Baciato dal sole in posizione panoramica sul versante retico della Valtellina, Teglio è il luogo ideale per la crescita di colture tradizionali come la vite, la segale e il grano saraceno, quest’ultimo ingrediente principale dei pizzoccheri, il più famoso piatto della cucina valtellinese e che nasce proprio in questo territorio. (la ricetta originale è custodita e tutelata dall’Accademia del Pizzocchero)
Teglio è un borgo tutto da scoprire che offre molte cose da vedere e visitare. Tra queste la Torre De Li Beli Miri, in posizione panoramica e con vista sulla Valtellina; a breve distanza dalla torre si trova la Chiesa Parrocchiale di S. Eufemia, punto di partenza della tappa Teglio-Tirano del Cammino Mariano delle Alpi. 
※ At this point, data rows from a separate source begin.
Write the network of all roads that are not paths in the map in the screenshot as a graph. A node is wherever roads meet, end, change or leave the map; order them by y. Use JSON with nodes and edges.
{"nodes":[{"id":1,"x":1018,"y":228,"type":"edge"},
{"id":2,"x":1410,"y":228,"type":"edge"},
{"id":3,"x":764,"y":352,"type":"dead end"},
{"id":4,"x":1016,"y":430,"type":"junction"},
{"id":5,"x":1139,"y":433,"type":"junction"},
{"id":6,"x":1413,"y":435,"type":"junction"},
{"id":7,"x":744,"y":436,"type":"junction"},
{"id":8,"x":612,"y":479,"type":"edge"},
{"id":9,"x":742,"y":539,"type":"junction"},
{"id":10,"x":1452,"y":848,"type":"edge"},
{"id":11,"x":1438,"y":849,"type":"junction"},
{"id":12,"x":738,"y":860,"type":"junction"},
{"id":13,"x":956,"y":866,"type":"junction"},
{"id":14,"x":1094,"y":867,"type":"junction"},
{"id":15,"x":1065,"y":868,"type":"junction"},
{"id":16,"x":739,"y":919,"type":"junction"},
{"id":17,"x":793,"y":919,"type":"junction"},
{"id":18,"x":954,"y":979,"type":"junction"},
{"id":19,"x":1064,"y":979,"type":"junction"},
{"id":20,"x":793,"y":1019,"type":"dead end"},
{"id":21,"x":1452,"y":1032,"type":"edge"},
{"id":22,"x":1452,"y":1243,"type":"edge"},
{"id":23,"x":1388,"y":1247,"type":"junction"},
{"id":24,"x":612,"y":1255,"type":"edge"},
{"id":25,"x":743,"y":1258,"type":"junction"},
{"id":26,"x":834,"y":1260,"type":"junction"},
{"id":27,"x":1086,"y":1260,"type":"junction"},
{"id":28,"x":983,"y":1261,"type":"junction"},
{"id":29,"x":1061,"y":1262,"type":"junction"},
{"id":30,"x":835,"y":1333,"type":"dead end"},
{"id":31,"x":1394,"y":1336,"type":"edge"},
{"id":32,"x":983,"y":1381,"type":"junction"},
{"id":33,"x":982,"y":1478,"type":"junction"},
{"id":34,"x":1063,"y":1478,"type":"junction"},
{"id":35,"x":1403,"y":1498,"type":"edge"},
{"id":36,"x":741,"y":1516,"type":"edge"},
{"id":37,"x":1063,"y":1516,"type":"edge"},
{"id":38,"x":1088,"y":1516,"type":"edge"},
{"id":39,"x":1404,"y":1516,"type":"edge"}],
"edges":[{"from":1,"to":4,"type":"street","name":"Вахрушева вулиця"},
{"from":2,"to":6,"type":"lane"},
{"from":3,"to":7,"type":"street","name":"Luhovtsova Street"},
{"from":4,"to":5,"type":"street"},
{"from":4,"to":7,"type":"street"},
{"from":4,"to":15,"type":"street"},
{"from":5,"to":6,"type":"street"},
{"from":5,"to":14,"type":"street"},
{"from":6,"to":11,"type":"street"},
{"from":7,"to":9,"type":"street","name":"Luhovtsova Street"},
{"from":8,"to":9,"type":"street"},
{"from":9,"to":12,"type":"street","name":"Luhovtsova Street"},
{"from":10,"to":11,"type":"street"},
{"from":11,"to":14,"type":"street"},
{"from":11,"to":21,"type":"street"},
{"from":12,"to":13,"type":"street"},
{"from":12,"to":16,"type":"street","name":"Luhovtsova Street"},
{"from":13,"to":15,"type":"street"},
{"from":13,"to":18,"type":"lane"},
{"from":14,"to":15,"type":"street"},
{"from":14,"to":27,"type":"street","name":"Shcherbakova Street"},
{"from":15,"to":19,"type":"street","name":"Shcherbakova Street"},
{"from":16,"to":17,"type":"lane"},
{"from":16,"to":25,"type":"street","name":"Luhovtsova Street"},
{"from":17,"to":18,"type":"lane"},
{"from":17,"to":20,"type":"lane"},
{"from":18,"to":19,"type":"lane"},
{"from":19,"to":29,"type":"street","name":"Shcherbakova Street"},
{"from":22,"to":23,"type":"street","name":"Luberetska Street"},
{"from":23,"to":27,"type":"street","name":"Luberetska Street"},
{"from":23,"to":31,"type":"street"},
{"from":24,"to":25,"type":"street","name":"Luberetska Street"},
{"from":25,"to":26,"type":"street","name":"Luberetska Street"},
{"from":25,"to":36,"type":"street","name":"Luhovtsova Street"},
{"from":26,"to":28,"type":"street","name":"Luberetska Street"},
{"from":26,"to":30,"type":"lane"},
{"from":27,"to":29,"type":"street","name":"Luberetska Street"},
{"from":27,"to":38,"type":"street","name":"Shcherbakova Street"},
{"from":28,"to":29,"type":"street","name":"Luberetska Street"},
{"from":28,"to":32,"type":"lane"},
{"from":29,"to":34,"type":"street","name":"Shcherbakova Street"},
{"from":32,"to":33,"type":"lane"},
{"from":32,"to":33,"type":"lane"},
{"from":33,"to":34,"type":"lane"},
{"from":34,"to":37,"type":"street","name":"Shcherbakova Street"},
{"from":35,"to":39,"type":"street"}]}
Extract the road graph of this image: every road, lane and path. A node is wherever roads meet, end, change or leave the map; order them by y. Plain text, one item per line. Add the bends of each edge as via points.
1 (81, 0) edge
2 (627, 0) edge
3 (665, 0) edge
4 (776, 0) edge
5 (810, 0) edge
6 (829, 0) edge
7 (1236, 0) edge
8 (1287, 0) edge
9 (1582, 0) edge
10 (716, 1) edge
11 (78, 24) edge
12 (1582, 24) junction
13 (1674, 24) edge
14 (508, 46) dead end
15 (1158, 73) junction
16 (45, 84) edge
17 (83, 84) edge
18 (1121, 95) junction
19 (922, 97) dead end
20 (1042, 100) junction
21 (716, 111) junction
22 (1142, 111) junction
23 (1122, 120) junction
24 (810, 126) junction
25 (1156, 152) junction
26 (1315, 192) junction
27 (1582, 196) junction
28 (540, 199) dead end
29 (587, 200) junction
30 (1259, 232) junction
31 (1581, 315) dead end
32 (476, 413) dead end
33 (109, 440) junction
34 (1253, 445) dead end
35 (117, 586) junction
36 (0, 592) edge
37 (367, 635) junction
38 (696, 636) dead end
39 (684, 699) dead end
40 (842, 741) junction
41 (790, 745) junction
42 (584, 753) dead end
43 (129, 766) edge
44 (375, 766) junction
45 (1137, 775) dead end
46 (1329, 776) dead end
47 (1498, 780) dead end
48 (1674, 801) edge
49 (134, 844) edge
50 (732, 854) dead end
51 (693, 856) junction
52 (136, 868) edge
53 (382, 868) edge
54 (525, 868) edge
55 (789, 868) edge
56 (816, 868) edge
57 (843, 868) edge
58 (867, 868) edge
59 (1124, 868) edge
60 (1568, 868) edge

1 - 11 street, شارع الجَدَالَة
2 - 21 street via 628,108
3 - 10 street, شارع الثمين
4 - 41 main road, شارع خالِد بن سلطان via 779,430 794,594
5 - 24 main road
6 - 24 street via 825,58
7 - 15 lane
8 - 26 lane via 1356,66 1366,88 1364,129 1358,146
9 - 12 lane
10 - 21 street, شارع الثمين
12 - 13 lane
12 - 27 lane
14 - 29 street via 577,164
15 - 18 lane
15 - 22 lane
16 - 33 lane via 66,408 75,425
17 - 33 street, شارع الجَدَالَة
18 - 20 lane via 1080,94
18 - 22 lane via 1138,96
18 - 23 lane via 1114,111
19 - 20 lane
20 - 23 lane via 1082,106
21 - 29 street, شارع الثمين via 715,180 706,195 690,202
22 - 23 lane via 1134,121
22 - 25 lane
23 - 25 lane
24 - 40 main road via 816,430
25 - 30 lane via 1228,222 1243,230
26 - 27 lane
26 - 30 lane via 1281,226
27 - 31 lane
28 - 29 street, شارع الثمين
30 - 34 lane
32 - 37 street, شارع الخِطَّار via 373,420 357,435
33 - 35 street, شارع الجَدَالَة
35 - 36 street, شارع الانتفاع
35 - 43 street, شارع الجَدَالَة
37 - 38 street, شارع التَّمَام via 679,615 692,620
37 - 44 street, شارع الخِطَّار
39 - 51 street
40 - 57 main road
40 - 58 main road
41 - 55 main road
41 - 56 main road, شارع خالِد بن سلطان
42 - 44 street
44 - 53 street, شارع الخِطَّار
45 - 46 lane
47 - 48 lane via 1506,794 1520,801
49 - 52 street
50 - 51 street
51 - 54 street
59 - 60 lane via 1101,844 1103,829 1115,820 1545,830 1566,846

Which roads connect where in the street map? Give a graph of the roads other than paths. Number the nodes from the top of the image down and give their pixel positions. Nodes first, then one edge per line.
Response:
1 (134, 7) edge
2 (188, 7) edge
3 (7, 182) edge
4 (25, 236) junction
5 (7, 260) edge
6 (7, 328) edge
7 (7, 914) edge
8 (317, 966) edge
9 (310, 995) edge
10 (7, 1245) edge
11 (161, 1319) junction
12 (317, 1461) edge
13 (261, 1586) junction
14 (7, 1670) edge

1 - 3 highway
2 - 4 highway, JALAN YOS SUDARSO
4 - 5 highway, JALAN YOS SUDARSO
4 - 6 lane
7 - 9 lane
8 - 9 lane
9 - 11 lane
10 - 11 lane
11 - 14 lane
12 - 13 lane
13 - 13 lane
A Teglio è d’obbligo poi una visita a Palazzo Besta, una delle dimore rinascimentali più belle della Lombardia ed unico museo statale della provincia di Sondrio, oltre che essere luogo dell’Orlando Furioso in Valtellina.
La salvaguardia di questi aspetti storici e artistici, così come l’accoglienza di qualità e  l’attenzione alla natura e alla buona cucina fanno di Teglio una Città Slow certificata, nella rete internazionale delle Città del buon vivere.